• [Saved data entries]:
───

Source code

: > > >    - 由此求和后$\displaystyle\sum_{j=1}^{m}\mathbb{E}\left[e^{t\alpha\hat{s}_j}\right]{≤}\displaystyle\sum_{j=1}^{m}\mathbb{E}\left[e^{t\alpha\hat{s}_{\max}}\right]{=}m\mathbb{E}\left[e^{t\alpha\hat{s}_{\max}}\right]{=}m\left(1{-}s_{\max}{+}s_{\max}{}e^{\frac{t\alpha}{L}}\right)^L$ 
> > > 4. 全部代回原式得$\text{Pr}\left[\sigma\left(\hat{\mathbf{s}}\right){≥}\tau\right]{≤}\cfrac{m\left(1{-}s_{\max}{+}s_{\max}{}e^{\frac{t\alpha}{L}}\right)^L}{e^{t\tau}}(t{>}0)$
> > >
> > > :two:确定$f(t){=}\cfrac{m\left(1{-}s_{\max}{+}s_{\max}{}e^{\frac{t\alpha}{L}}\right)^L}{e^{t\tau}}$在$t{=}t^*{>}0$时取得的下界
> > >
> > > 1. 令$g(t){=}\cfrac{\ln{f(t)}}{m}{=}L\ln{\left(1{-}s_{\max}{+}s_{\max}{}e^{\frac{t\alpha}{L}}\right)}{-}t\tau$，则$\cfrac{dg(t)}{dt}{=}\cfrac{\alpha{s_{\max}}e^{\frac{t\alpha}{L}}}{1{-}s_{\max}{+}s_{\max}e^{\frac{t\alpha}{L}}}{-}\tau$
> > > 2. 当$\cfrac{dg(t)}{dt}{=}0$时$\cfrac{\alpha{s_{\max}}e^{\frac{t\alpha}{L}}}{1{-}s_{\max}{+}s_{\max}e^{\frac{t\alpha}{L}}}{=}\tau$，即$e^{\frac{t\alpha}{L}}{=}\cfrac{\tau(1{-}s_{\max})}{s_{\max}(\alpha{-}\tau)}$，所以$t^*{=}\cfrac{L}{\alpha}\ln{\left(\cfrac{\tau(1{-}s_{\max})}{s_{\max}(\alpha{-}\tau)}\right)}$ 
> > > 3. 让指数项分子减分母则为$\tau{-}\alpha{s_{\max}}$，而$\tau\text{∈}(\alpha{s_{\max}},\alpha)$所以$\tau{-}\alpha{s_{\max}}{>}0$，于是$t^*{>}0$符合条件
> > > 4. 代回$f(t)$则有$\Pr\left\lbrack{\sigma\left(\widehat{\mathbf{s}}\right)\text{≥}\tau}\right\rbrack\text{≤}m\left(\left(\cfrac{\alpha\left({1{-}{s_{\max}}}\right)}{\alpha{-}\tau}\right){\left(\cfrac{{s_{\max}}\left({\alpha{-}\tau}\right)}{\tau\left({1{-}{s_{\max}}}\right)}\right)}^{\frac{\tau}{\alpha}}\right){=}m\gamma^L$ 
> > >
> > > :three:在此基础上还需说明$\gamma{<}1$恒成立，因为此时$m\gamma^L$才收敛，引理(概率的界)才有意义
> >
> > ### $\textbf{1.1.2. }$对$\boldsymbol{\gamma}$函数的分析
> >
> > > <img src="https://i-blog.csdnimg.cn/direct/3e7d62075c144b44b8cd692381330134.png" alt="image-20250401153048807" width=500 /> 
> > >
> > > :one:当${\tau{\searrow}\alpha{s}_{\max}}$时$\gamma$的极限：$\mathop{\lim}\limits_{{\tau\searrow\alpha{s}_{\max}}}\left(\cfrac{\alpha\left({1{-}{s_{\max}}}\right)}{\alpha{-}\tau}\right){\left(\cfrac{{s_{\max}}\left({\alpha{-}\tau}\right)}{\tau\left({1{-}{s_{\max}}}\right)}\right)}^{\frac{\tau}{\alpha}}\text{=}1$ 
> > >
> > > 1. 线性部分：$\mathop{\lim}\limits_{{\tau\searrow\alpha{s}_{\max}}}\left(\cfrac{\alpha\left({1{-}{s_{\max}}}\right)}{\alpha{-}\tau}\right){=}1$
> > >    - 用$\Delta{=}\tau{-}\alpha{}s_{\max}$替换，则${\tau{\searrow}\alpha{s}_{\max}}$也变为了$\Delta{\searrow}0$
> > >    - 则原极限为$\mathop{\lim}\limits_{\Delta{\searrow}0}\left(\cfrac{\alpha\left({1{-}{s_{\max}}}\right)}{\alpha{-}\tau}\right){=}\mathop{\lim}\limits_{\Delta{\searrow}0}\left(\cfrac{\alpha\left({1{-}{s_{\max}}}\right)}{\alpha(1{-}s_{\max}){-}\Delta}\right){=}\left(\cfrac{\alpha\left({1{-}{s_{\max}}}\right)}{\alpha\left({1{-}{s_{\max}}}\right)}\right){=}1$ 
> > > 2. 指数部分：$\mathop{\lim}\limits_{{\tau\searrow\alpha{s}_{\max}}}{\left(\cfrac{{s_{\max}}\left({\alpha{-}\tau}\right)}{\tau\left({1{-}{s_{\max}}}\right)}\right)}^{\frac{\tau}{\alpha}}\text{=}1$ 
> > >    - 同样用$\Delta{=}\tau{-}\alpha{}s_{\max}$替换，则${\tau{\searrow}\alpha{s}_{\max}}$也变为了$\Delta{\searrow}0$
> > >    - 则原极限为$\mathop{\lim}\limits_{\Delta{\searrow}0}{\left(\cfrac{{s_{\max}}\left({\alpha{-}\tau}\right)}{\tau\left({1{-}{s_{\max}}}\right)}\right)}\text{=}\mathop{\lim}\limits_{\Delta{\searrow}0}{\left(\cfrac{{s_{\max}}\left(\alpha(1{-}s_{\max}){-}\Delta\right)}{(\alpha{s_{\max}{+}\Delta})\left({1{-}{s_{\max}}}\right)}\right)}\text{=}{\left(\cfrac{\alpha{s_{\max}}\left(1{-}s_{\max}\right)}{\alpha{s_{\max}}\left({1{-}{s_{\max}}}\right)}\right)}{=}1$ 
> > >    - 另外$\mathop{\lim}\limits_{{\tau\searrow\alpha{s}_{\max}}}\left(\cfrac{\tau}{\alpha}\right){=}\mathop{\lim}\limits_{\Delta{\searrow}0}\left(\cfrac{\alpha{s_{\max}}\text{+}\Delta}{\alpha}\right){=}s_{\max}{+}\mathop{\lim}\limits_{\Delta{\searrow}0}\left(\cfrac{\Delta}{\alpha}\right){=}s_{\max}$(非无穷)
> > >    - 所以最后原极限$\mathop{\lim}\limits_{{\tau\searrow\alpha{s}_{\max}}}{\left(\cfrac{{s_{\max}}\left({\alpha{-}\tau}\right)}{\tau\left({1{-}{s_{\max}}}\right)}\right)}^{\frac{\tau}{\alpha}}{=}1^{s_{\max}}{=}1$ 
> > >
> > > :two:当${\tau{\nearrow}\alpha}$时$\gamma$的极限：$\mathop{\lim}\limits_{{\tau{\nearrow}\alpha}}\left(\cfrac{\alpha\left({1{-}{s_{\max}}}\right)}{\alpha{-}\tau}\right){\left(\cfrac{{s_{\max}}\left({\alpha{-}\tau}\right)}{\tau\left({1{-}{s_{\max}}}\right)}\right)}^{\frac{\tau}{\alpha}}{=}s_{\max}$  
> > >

───

Gather every line of the records that contains the string "Delta". Case counts: a line qualifies only if the string appears with exactly that capitalization.

• [RESULT FOR THIS TASK]:
> > >    - 用$\Delta{=}\tau{-}\alpha{}s_{\max}$替换，则${\tau{\searrow}\alpha{s}_{\max}}$也变为了$\Delta{\searrow}0$
> > >    - 则原极限为$\mathop{\lim}\limits_{\Delta{\searrow}0}\left(\cfrac{\alpha\left({1{-}{s_{\max}}}\right)}{\alpha{-}\tau}\right){=}\mathop{\lim}\limits_{\Delta{\searrow}0}\left(\cfrac{\alpha\left({1{-}{s_{\max}}}\right)}{\alpha(1{-}s_{\max}){-}\Delta}\right){=}\left(\cfrac{\alpha\left({1{-}{s_{\max}}}\right)}{\alpha\left({1{-}{s_{\max}}}\right)}\right){=}1$ 
> > >    - 同样用$\Delta{=}\tau{-}\alpha{}s_{\max}$替换，则${\tau{\searrow}\alpha{s}_{\max}}$也变为了$\Delta{\searrow}0$
> > >    - 则原极限为$\mathop{\lim}\limits_{\Delta{\searrow}0}{\left(\cfrac{{s_{\max}}\left({\alpha{-}\tau}\right)}{\tau\left({1{-}{s_{\max}}}\right)}\right)}\text{=}\mathop{\lim}\limits_{\Delta{\searrow}0}{\left(\cfrac{{s_{\max}}\left(\alpha(1{-}s_{\max}){-}\Delta\right)}{(\alpha{s_{\max}{+}\Delta})\left({1{-}{s_{\max}}}\right)}\right)}\text{=}{\left(\cfrac{\alpha{s_{\max}}\left(1{-}s_{\max}\right)}{\alpha{s_{\max}}\left({1{-}{s_{\max}}}\right)}\right)}{=}1$ 
> > >    - 另外$\mathop{\lim}\limits_{{\tau\searrow\alpha{s}_{\max}}}\left(\cfrac{\tau}{\alpha}\right){=}\mathop{\lim}\limits_{\Delta{\searrow}0}\left(\cfrac{\alpha{s_{\max}}\text{+}\Delta}{\alpha}\right){=}s_{\max}{+}\mathop{\lim}\limits_{\Delta{\searrow}0}\left(\cfrac{\Delta}{\alpha}\right){=}s_{\max}$(非无穷)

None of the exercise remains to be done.